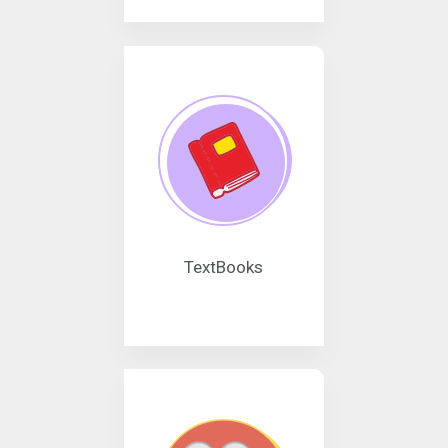
TextBooks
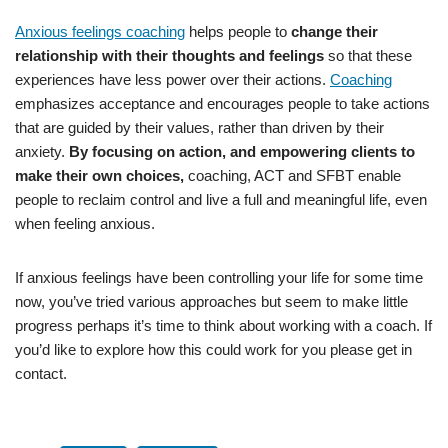
Anxious feelings coaching
helps people to
change their
relationship with their thoughts and feelings
so that these
experiences have less power over their actions.
Coaching
emphasizes acceptance and encourages people to take actions
that are guided by their values, rather than driven by their
anxiety.
By focusing on action, and empowering clients to
make their own choices,
coaching, ACT and SFBT enable
people to reclaim control and live a full and meaningful life, even
when feeling anxious.
If anxious feelings have been controlling your life for some time
now, you’ve tried various approaches but seem to make little
progress perhaps it’s time to think about working with a coach. If
you’d like to explore how this could work for you please get in
contact.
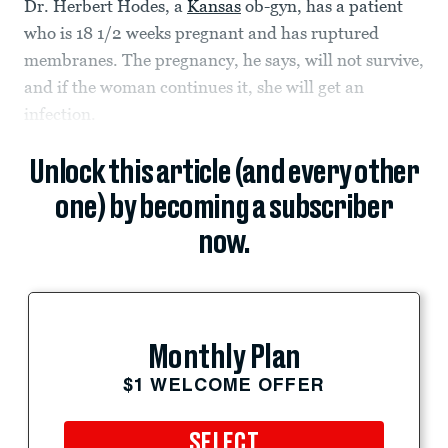
Dr. Herbert Hodes, a
Kansas
ob-gyn, has a patient
who is 18 1/2 weeks pregnant and has ruptured
membranes. The pregnancy, he says, will not survive,
and if the woman continues it, she will get an
infection.
Unlock this article (and every other
one) by becoming a subscriber
now.
Monthly Plan
$1 WELCOME OFFER
SELECT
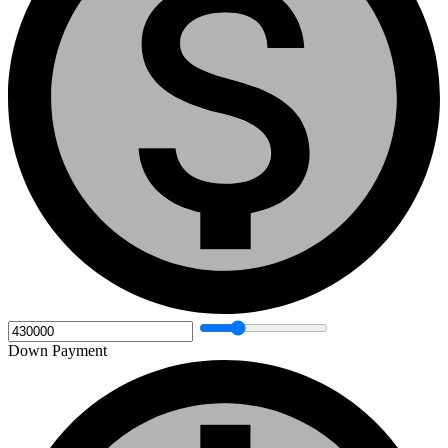
Down Payment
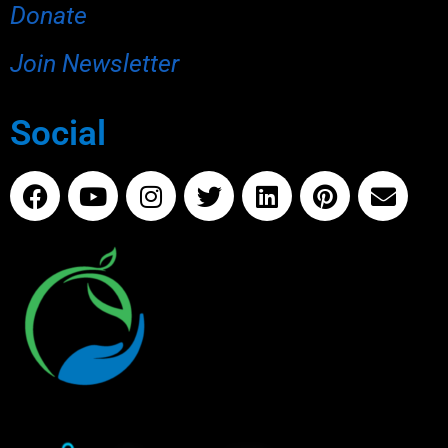
Donate
Join Newsletter
Social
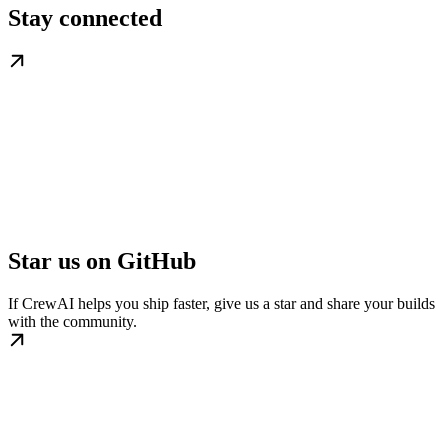
Stay connected
Star us on GitHub
If CrewAI helps you ship faster, give us a star and share your builds
with the community.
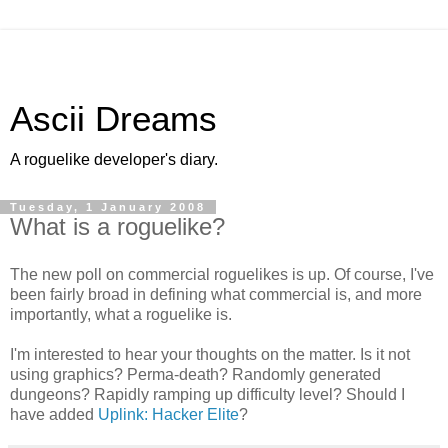
Ascii Dreams
A roguelike developer's diary.
Tuesday, 1 January 2008
What is a roguelike?
The new poll on commercial roguelikes is up. Of course, I've
been fairly broad in defining what commercial is, and more
importantly, what a roguelike is.
I'm interested to hear your thoughts on the matter. Is it not
using graphics? Perma-death? Randomly generated
dungeons? Rapidly ramping up difficulty level? Should I
have added
Uplink: Hacker Elite
?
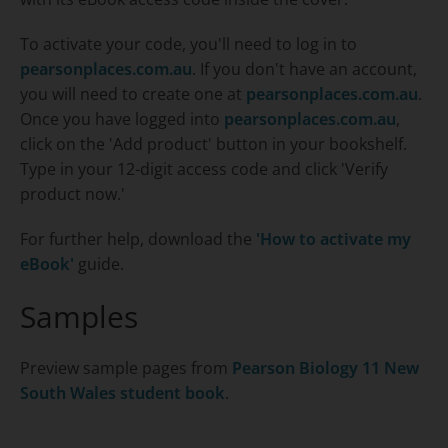
To activate your code, you'll need to log in to
pearsonplaces.com.au
. If you don't have an account,
you will need to create one at
pearsonplaces.com.au
.
Once you have logged into
pearsonplaces.com.au
,
click on the 'Add product' button in your bookshelf.
Type in your 12-digit access code and click 'Verify
product now.'
For further help, download the
'How to activate my
eBook'
guide.
Samples
Preview sample pages from
Pearson Biology 11 New
South Wales
student book
.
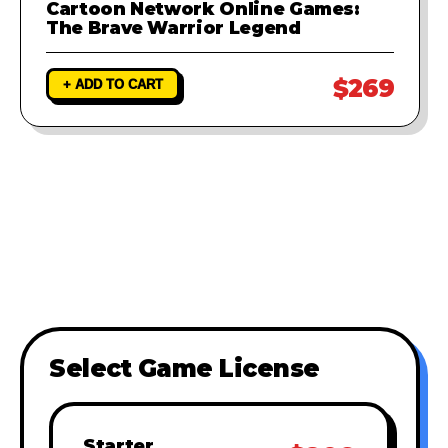
Cartoon Network Online Games:
The Brave Warrior Legend
$269
+ ADD TO CART
Select Game License
Starter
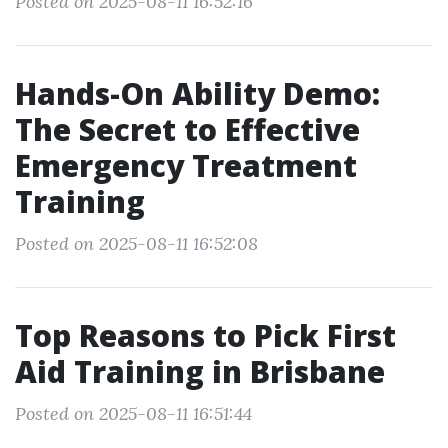
Posted on 2025-08-11 16:52:16
Hands-On Ability Demo:
The Secret to Effective
Emergency Treatment
Training
Posted on 2025-08-11 16:52:08
Top Reasons to Pick First
Aid Training in Brisbane
Posted on 2025-08-11 16:51:44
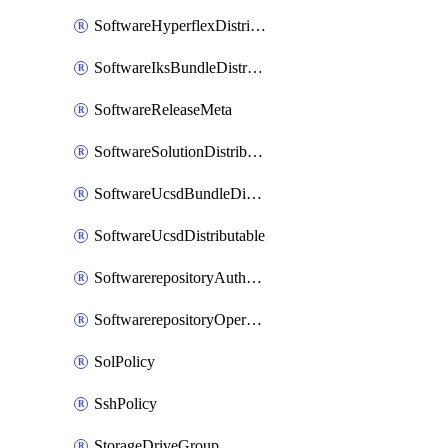
SoftwareHyperflexDistributable
SoftwareIksBundleDistributable
SoftwareReleaseMeta
SoftwareSolutionDistributable
SoftwareUcsdBundleDistributable
SoftwareUcsdDistributable
SoftwarerepositoryAuthorization
SoftwarerepositoryOperatingSystemFile
SolPolicy
SshPolicy
StorageDriveGroup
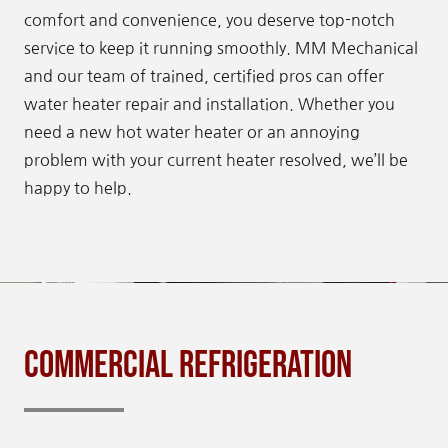
comfort and convenience, you deserve top-notch
service to keep it running smoothly. MM Mechanical
and our team of trained, certified pros can offer
water heater repair and installation. Whether you
need a new hot water heater or an annoying
problem with your current heater resolved, we’ll be
happy to help.
Commercial Refrigeration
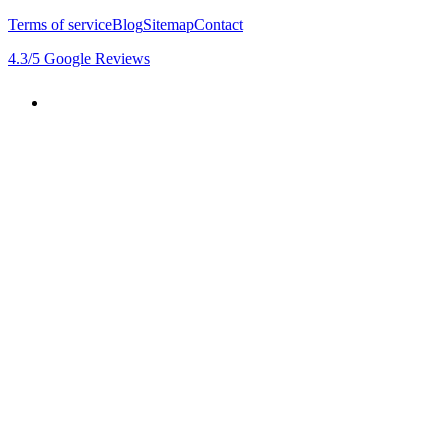
Terms of service
Blog
Sitemap
Contact
4.3
/5
Google Reviews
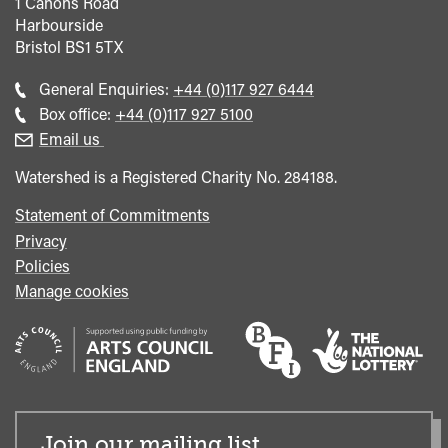
1 Canons Road
Harbourside
Bristol
BS1 5TX
Call
General Enquiries:
+44 (0)117 927 6444
general
Call
Box office:
+44 (0)117 927 5100
enquiries
Box
Email us
Office
Watershed is a Registered Charity No. 284188.
Statement of Commitments
Privacy
Policies
Manage cookies
Join our mailing list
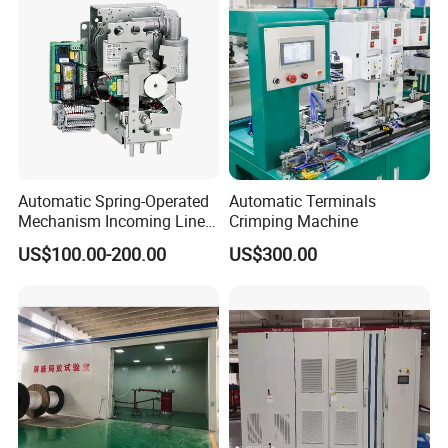
Automatic Spring-Operated
Automatic Terminals
Mechanism Incoming Line
Crimping Machine
Mechanism for Cabinet
US$100.00-200.00
US$300.00
Switch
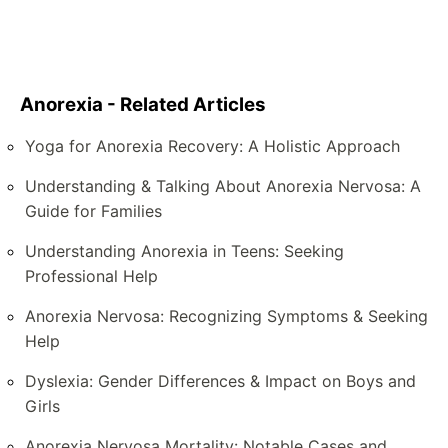
Anorexia - Related Articles
Yoga for Anorexia Recovery: A Holistic Approach
Understanding & Talking About Anorexia Nervosa: A
Guide for Families
Understanding Anorexia in Teens: Seeking
Professional Help
Anorexia Nervosa: Recognizing Symptoms & Seeking
Help
Dyslexia: Gender Differences & Impact on Boys and
Girls
Anorexia Nervosa Mortality: Notable Cases and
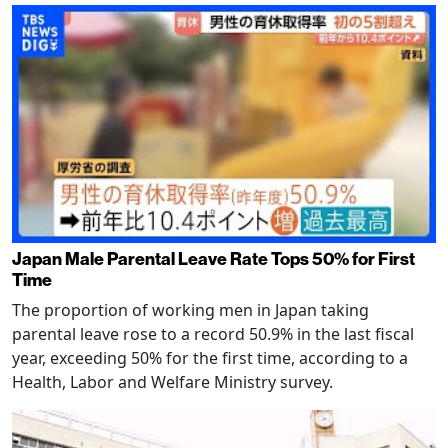
Japan Male Parental Leave Rate Tops 50% for First
Time
The proportion of working men in Japan taking
parental leave rose to a record 50.9% in the last fiscal
year, exceeding 50% for the first time, according to a
Health, Labor and Welfare Ministry survey.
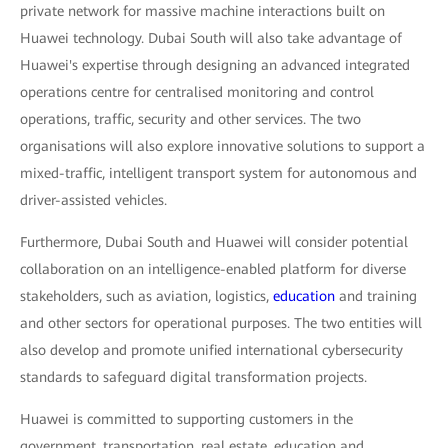
private network for massive machine interactions built on
Huawei technology. Dubai South will also take advantage of
Huawei's expertise through designing an advanced integrated
operations centre for centralised monitoring and control
operations, traffic, security and other services. The two
organisations will also explore innovative solutions to support a
mixed-traffic, intelligent transport system for autonomous and
driver-assisted vehicles.
Furthermore, Dubai South and Huawei will consider potential
collaboration on an intelligence-enabled platform for diverse
stakeholders, such as aviation, logistics,
education
and training
and other sectors for operational purposes. The two entities will
also develop and promote unified international cybersecurity
standards to safeguard digital transformation projects.
Huawei is committed to supporting customers in the
government, transportation, real estate, education and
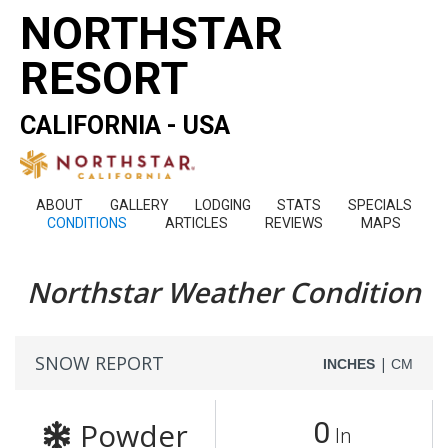
NORTHSTAR
RESORT
CALIFORNIA - USA
ABOUT
GALLERY
LODGING
STATS
SPECIALS
CONDITIONS
ARTICLES
REVIEWS
MAPS
Northstar Weather Condition
SNOW REPORT
|
INCHES
CM
Powder
0
In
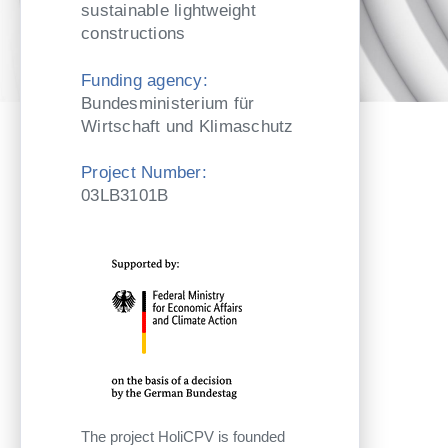
sustainable lightweight
constructions
Funding agency:
Bundesministerium für
Wirtschaft und Klimaschutz
Project Number:
03LB3101B
The project HoliCPV is founded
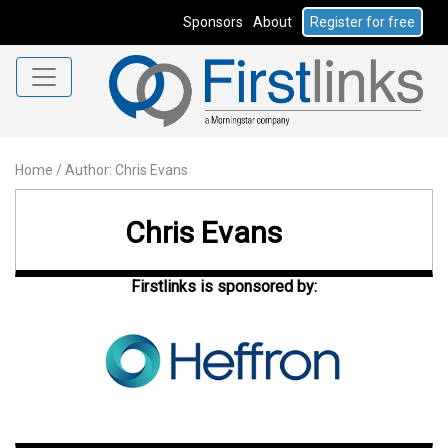
Sponsors
About
Register for free
Home
/
Author: Chris Evans
Chris Evans
Firstlinks is sponsored by:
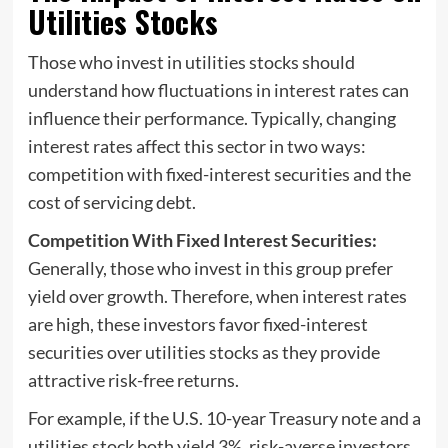
Utilities Stocks
Those who invest in utilities stocks should
understand how fluctuations in interest rates can
influence their performance. Typically, changing
interest rates affect this sector in two ways:
competition with fixed-interest securities and the
cost of servicing debt.
Competition With Fixed Interest Securities:
Generally, those who invest in this group prefer
yield over growth. Therefore, when interest rates
are high, these investors favor fixed-interest
securities over utilities stocks as they provide
attractive risk-free returns.
For example, if the U.S. 10-year Treasury note and a
utilities stock both yield 3%, risk-averse investors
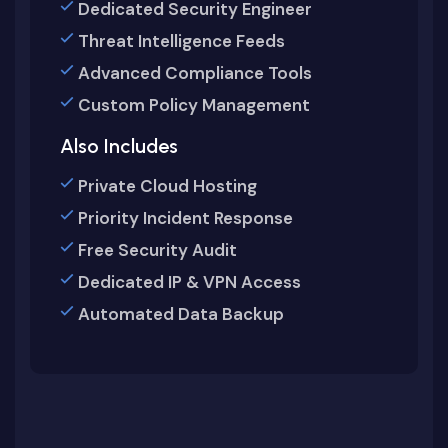
Dedicated Security Engineer
Threat Intelligence Feeds
Advanced Compliance Tools
Custom Policy Management
Also Includes
Private Cloud Hosting
Priority Incident Response
Free Security Audit
Dedicated IP & VPN Access
Automated Data Backup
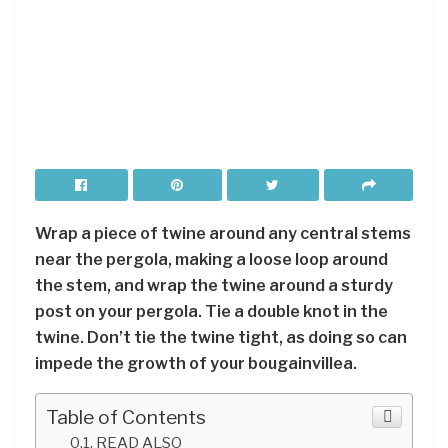
Wrap a piece of twine around any central stems
near the pergola, making a loose loop around
the stem, and wrap the twine around a sturdy
post on your pergola. Tie a double knot in the
twine. Don’t tie the twine tight, as doing so can
impede the growth of your bougainvillea.
Table of Contents
READ ALSO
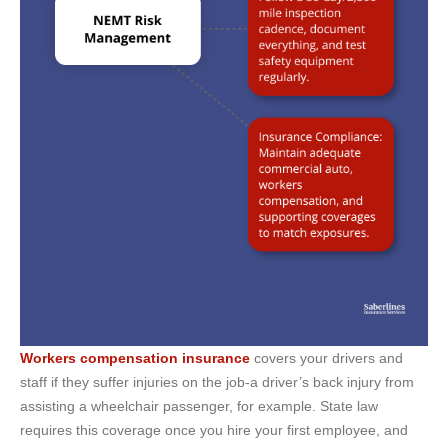
Workers compensation insurance
covers your drivers and
staff if they suffer injuries on the job-a driver’s back injury from
assisting a wheelchair passenger, for example. State law
requires this coverage once you hire your first employee, and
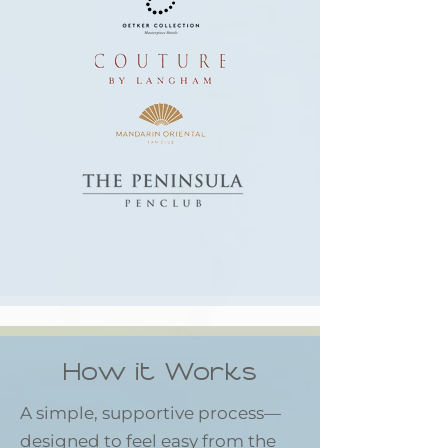
How it Works
A simple, supportive process—
designed to feel easy from the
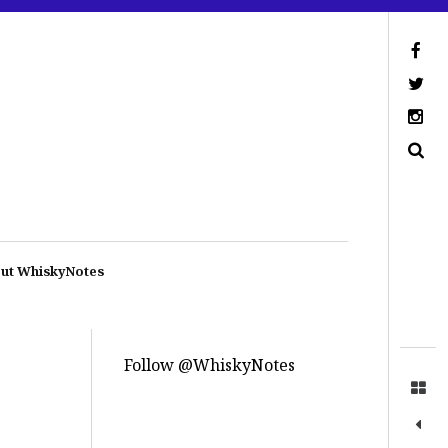
ut WhiskyNotes
Follow @WhiskyNotes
- - - -
**Task to carry out:** Copy all of the lines above word for word, leaving out the pictures.

**Written response:**
TextBooks
Anxious feelings coaching
helps people to
change their
relationship with their thoughts and feelings
so that these
experiences have less power over their actions.
Coaching
emphasizes acceptance and encourages people to take actions
that are guided by their values, rather than driven by their
anxiety.
By focusing on action, and empowering clients to
make their own choices,
coaching, ACT and SFBT enable
people to reclaim control and live a full and meaningful life, even
when feeling anxious.
If anxious feelings have been controlling your life for some time
now, you’ve tried various approaches but seem to make little
progress perhaps it’s time to think about working with a coach. If
you’d like to explore how this could work for you please get in
contact.
Dr. Herbert Hodes, a
Kansas
ob-gyn, has a patient
who is 18 1/2 weeks pregnant and has ruptured
membranes. The pregnancy, he says, will not survive,
and if the woman continues it, she will get an
infection.
Unlock this article (and every other
one) by becoming a subscriber
now.
Monthly Plan
$1 WELCOME OFFER
SELECT
Down Payment
Donate
Join Newsletter
Social
Stay connected
Star us on GitHub
If CrewAI helps you ship faster, give us a star and share your builds
with the community.
Ascii Dreams
A roguelike developer's diary.
Tuesday, 1 January 2008
What is a roguelike?
The new poll on commercial roguelikes is up. Of course, I've
been fairly broad in defining what commercial is, and more
importantly, what a roguelike is.
I'm interested to hear your thoughts on the matter. Is it not
using graphics? Perma-death? Randomly generated
dungeons? Rapidly ramping up difficulty level? Should I
have added
Uplink: Hacker Elite
?
To activate your code, you'll need to log in to
pearsonplaces.com.au
. If you don't have an account,
you will need to create one at
pearsonplaces.com.au
.
Once you have logged into
pearsonplaces.com.au
,
click on the 'Add product' button in your bookshelf.
Type in your 12-digit access code and click 'Verify
product now.'
For further help, download the
'How to activate my
eBook'
guide.
Samples
Preview sample pages from
Pearson Biology 11 New
South Wales
student book
.
Cartoon Network Online Games:
The Brave Warrior Legend
$269
+ ADD TO CART
Select Game License
Starter
Posted on 2025-08-11 16:52:16
Hands-On Ability Demo:
The Secret to Effective
Emergency Treatment
Training
Posted on 2025-08-11 16:52:08
Top Reasons to Pick First
Aid Training in Brisbane
Posted on 2025-08-11 16:51:44
SoftwareHyperflexDistributable
SoftwareIksBundleDistributable
SoftwareReleaseMeta
SoftwareSolutionDistributable
SoftwareUcsdBundleDistributable
SoftwareUcsdDistributable
SoftwarerepositoryAuthorization
SoftwarerepositoryOperatingSystemFile
SolPolicy
SshPolicy
StorageDriveGroup
comfort and convenience, you deserve top-notch
service to keep it running smoothly. MM Mechanical
and our team of trained, certified pros can offer
water heater repair and installation. Whether you
need a new hot water heater or an annoying
problem with your current heater resolved, we’ll be
happy to help.
Commercial Refrigeration
Terms of service
Blog
Sitemap
Contact
4.3
/5
Google Reviews
1 Canons Road
Harbourside
Bristol
BS1 5TX
Call
General Enquiries:
+44 (0)117 927 6444
general
Call
Box office:
+44 (0)117 927 5100
enquiries
Box
Email us
Office
Watershed is a Registered Charity No. 284188.
Statement of Commitments
Privacy
Policies
Manage cookies
Join our mailing list
Automatic Spring-Operated
Automatic Terminals
Mechanism Incoming Line
Crimping Machine
Mechanism for Cabinet
US$100.00-200.00
US$300.00
Switch
Anorexia - Related Articles
Yoga for Anorexia Recovery: A Holistic Approach
Understanding & Talking About Anorexia Nervosa: A
Guide for Families
Understanding Anorexia in Teens: Seeking
Professional Help
Anorexia Nervosa: Recognizing Symptoms & Seeking
Help
Dyslexia: Gender Differences & Impact on Boys and
Girls
Anorexia Nervosa Mortality: Notable Cases and
Japan Male Parental Leave Rate Tops 50% for First
Time
The proportion of working men in Japan taking
parental leave rose to a record 50.9% in the last fiscal
year, exceeding 50% for the first time, according to a
Health, Labor and Welfare Ministry survey.
private network for massive machine interactions built on
Huawei technology. Dubai South will also take advantage of
Huawei's expertise through designing an advanced integrated
operations centre for centralised monitoring and control
operations, traffic, security and other services. The two
organisations will also explore innovative solutions to support a
mixed-traffic, intelligent transport system for autonomous and
driver-assisted vehicles.
Furthermore, Dubai South and Huawei will consider potential
collaboration on an intelligence-enabled platform for diverse
stakeholders, such as aviation, logistics,
education
and training
and other sectors for operational purposes. The two entities will
also develop and promote unified international cybersecurity
standards to safeguard digital transformation projects.
Huawei is committed to supporting customers in the
government, transportation, real estate, education and
NORTHSTAR
RESORT
CALIFORNIA - USA
ABOUT
GALLERY
LODGING
STATS
SPECIALS
CONDITIONS
ARTICLES
REVIEWS
MAPS
Northstar Weather Condition
SNOW REPORT
|
INCHES
CM
Powder
0
In
sustainable lightweight
constructions
Funding agency:
Bundesministerium für
Wirtschaft und Klimaschutz
Project Number:
03LB3101B
The project HoliCPV is founded
Sponsors
About
Register for free
Home
/
Author: Chris Evans
Chris Evans
Firstlinks is sponsored by:
Utilities Stocks
Those who invest in utilities stocks should
understand how fluctuations in interest rates can
influence their performance. Typically, changing
interest rates affect this sector in two ways:
competition with fixed-interest securities and the
cost of servicing debt.
Competition With Fixed Interest Securities:
Generally, those who invest in this group prefer
yield over growth. Therefore, when interest rates
are high, these investors favor fixed-interest
securities over utilities stocks as they provide
attractive risk-free returns.
For example, if the U.S. 10-year Treasury note and a
utilities stock both yield 3%, risk-averse investors
Dedicated Security Engineer
Threat Intelligence Feeds
Advanced Compliance Tools
Custom Policy Management
Also Includes
Private Cloud Hosting
Priority Incident Response
Free Security Audit
Dedicated IP & VPN Access
Automated Data Backup
Wrap a piece of twine around any central stems
near the pergola, making a loose loop around
the stem, and wrap the twine around a sturdy
post on your pergola. Tie a double knot in the
twine. Don’t tie the twine tight, as doing so can
impede the growth of your bougainvillea.
Table of Contents
READ ALSO
Workers compensation insurance
covers your drivers and
staff if they suffer injuries on the job-a driver’s back injury from
assisting a wheelchair passenger, for example. State law
requires this coverage once you hire your first employee, and
How it Works
A simple, supportive process—
designed to feel easy from the
ut WhiskyNotes
Follow @WhiskyNotes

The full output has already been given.